CMS officials themselves say in a fact sheet emailed to reporters Wednesday that they are adjusting individual major medical marketing support to be more like Medicare program support, and focusing their resources on the marketing programs and strategies that have worked best in the past.
“This year’s outreach and education campaign will target people who are uninsured as well as those planning to reenroll in health plans, with a special focus on young and healthy consumers,” CMS officials say. “CMS committed resources to proven high impact, low cost digital outreach efforts including short YouTube videos, social media, and mobile and search advertising.”
CMS will also continue to try to reach people using email, text messaging and autodial messages, officials say.
“Targeted email has proven to be the most cost efficient and effective way to reach consumers,” officials say. ”As part of this effort, CMS will send most consumers multiple emails per week, with increasing frequency as the deadline approaches.”
Another clue to how well CMS might be supporting 2018 open enrollment efforts is the 2018 HealthCare.gov agent and broker registration count.
The registration numbers have been down about 30%, and only about 30%, from year-earlier figures since the start of the 2018 agent training period.

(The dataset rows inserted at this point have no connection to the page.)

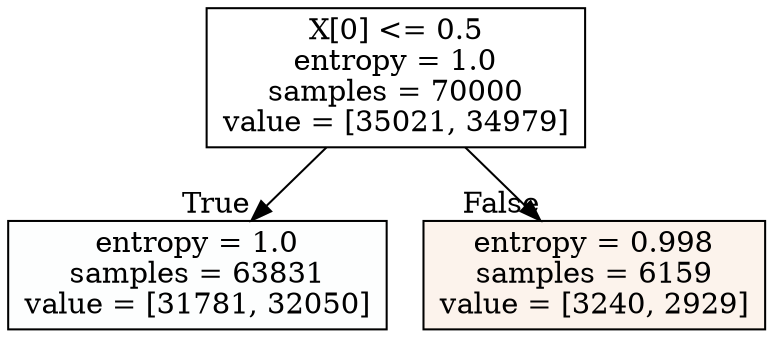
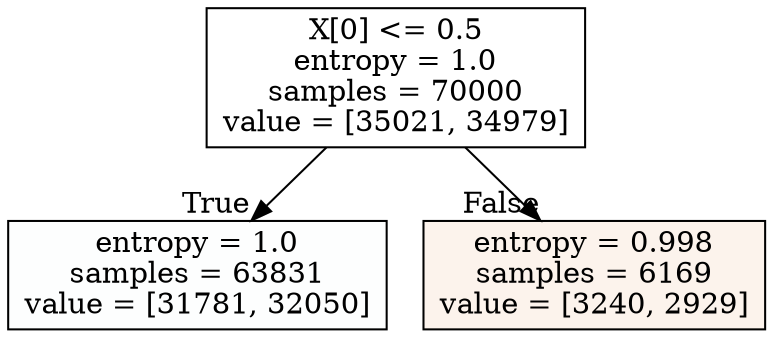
  digraph {
    node [color=black shape=box style=filled]
    edge [labeldistance=2.5]
    n1 [fillcolor="#e5813900" label="X[0] <= 0.5\nentropy = 1.0\nsamples = 70000\nvalue = [35021, 34979]"]
    n2 [fillcolor="#399de502" label="entropy = 1.0\nsamples = 63831\nvalue = [31781, 32050]"]
-   n3 [fillcolor="#e5813918" label="entropy = 0.998\nsamples = 6159\nvalue = [3240, 2929]"]
+   n3 [fillcolor="#e5813918" label="entropy = 0.998\nsamples = 6169\nvalue = [3240, 2929]"]
    n1 -> n2 [headlabel=True labelangle=45]
    n1 -> n3 [headlabel=False labelangle=-45]
  }
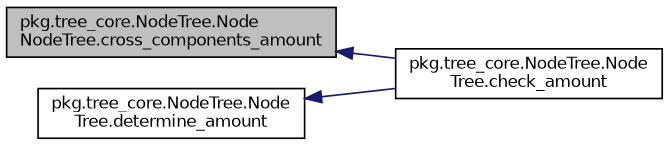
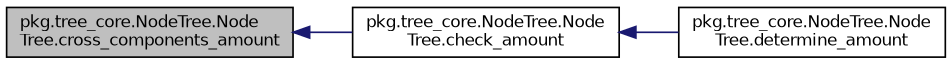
  digraph {
    rankdir=LR
    node [color=black fillcolor=white fontname=Helvetica fontsize=10 shape=record style=filled]
    edge [color=midnightblue dir=back fontname=Helvetica fontsize=10 labelfontname=Helvetica labelfontsize=10 style=solid]
-   n1 [fillcolor=grey75 fontcolor=black height=0.2 label="pkg.tree_core.NodeTree.Node\lNodeTree.cross_components_amount" width=0.4]
+   n1 [fillcolor=grey75 fontcolor=black height=0.2 label="pkg.tree_core.NodeTree.Node\lTree.cross_components_amount" width=0.4]
    n2 [height=0.2 label="pkg.tree_core.NodeTree.Node\lTree.check_amount" width=0.4]
    n3 [height=0.2 label="pkg.tree_core.NodeTree.Node\lTree.determine_amount" width=0.4]
    n1 -> n2
-   n3 -> n2
+   n2 -> n3
  }
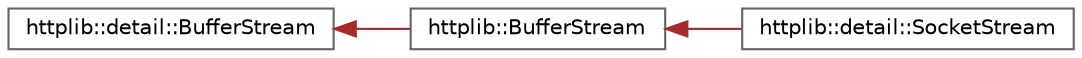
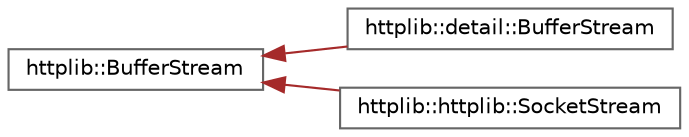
  digraph {
    rankdir=LR
    node [color=grey40 fillcolor=white fontname=Helvetica fontsize=10 shape=box style=filled]
    edge [color=brown dir=back fontname=Helvetica fontsize=10 labelfontname=Helvetica labelfontsize=10 style=solid]
    n1 [height=0.2 label="httplib::BufferStream" width=0.4]
    n2 [height=0.2 label="httplib::detail::BufferStream" width=0.4]
-   n3 [height=0.2 label="httplib::detail::SocketStream" width=0.4]
-   n2 -> n1
+   n3 [height=0.2 label="httplib::httplib::SocketStream" width=0.4]
+   n1 -> n2
    n1 -> n3
  }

HealthCare.gov has also developed a new direct enrollment system that will make it easier for agents and brokers to sell exchange plans to people who qualify for ACA subsidies.
On Oct. 24, for example, about 38,000 agents and brokers had registered to sell HealthCare.gov coverage for 2018. That was down 30% from the 2017 HealthCare.gov producer count figure recorded Oct. 24, 2016.
It’s possible that total HealthCare.gov sales could fall more than 30%, because the remaining agents are less interested in exchange plan sales, have less attractive products to offer, and have to cope with the fact that HealthCare.gov open enrollment is now set to end after just eight weeks, on Dec. 15, rather than extending to Jan. 31, as in the past few years.
But it’s also possible that the remaining producers are the ones who have had the best results in the exchange plan market in the past, that the new direct enrollment system will increase their productivity, and that increased HealthCare.gov producer productivity will compensate for the fall in the number of products.
Avalere Health, a consulting firm that crunches health care systems numbers for insurers, drug makers and other organizations interested in health care, says it believes the full cost of mid-level, “silver” level exchange plans will increase 34%.